PERGUNTA: Entre um médium vidente intuitivo, que não "vê" propriamente os espíritos, mas apenas lhes recebe as impressões através da mente ou do perispírito, pressentindo-lhes os contornos, as vestes e a fisionomia, e outro cuja faculdade mediúnica permite-lhe ver diretamente no mundo astral, qual dos dois medianeiros é o mais eficiente, exato e seguro?


RAMATÍS:  Desnecessário é dizer-vos que não são os olhos carnais que veem os fenômenos da vida do "lado de cá", mas na realidade é o espírito que vê por dupla vista, por cujo motivo os médiuns videntes tanto veem com os olhos abertos como fechados, donde se conclui, conforme explica Allan Kardec, que o cego pode ver os espíritos'.

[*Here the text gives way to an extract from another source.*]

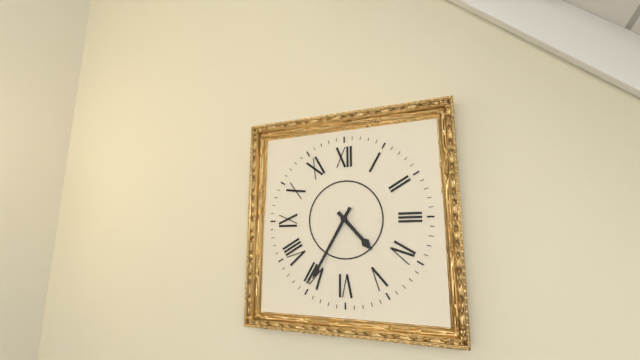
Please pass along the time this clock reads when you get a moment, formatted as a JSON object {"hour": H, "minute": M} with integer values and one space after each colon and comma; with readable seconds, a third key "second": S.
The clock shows {"hour": 4, "minute": 35}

Como o corpo físico e o sistema nervoso são o prolongamento vivo, enfim, o revelador de suas ideias e concepções para o mundo material, o êxito técnico da vidência indireta mental, ou astralina direta, depende principalmente da maior ou menor sensibilidade psíquica da criatura. No entanto, a sua segurança, exatidão e proveito, apesar disso, subordinam-se muitíssimo à graduação moral e espiritual do ser.
Muitos videntes famosos e dotados da dupla-vista focalizável diretamente no mundo astral não foram espíritos benfeitores, e o seu desenvolvimento mental, invulgar, não se harmonizava com os seus sentimentos inferiores a serviço do mal.
Em qualquer manifestação mediúnica, é mais importante verificar-se a índole e a moral do médium, pois se ele é criatura viciada ou inescrupulosa, também vive ligado aos espíritos desencarnados da mesma estirpe espiritual inferior, por cujo motivo as suas revelações não possuem o mérito e as revelações espirituais proveitosas. Os espíritos das sombras vivem à espreita daqueles que podem oferecer-lhes a oportunidade da "ponte viva" mediúnica, ligando-os novamente com o mundo físico para desfrutarem as sensações torpes de que foram tolhidos pela perda do corpo carnal.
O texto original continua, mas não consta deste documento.